November 24, 2021
Danish Crown chief executive attributes increased Chinese pork imports to recovering pork prices
A steady rise in Chinese pork imports combined with rising fodder, fertiliser and energy costs will underpin a recovery in pork prices over the coming year, said Jais Valeur, chief executive of Danish Crown, on November 23.
A combination of surging Chinese pork output and pandemic lockdowns has upended the global pork market, prompting prices to fall in recent months when prices for most other commodities have risen. European pig prices are currently down over 17% compared to a year ago, EU figures show.
Danish Crown, which produces around 18 million pigs each year, has seen exports to China fall to a fraction compared to last year when it shipped a record 30% of its total production to China.
"The pig market, especially in China, has fallen sharply in recent months. Demand from China has been very, very poor since June," Valeur said in an interview.
After outbreaks of the African swine fever in 2018 brought much of China's pig production to a halt, the country has resumed production at record speed.
China's pork output surged to the highest in three years in the third quarter.
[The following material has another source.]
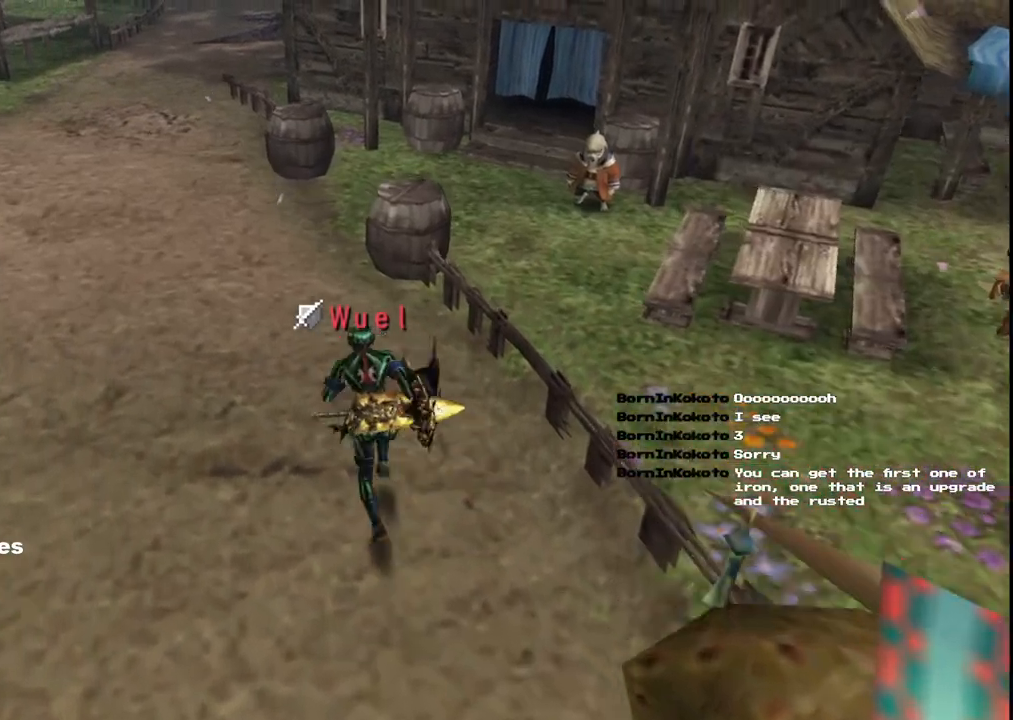
{"buttons": [], "left_stick": "up", "right_stick": "center", "events": []}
But domestic production combined with large imports in the first half of the year have prompted prices to plunge by around two-third this year.
Some farmers in China have sold their herds and exited, while others took the opportunity to get rid of less productive sows.
As a result, Danish Crown's exports to China are again ticking upwards, albeit from a low level, said Valeur.
In addition, costs of fodder, fertilisers and energy are putting upward pressure on prices globally, while the recent low prices have prompted some producers in Europe to halt output.
"We will see a normalisation of the global pig market in the coming year," Valeur said.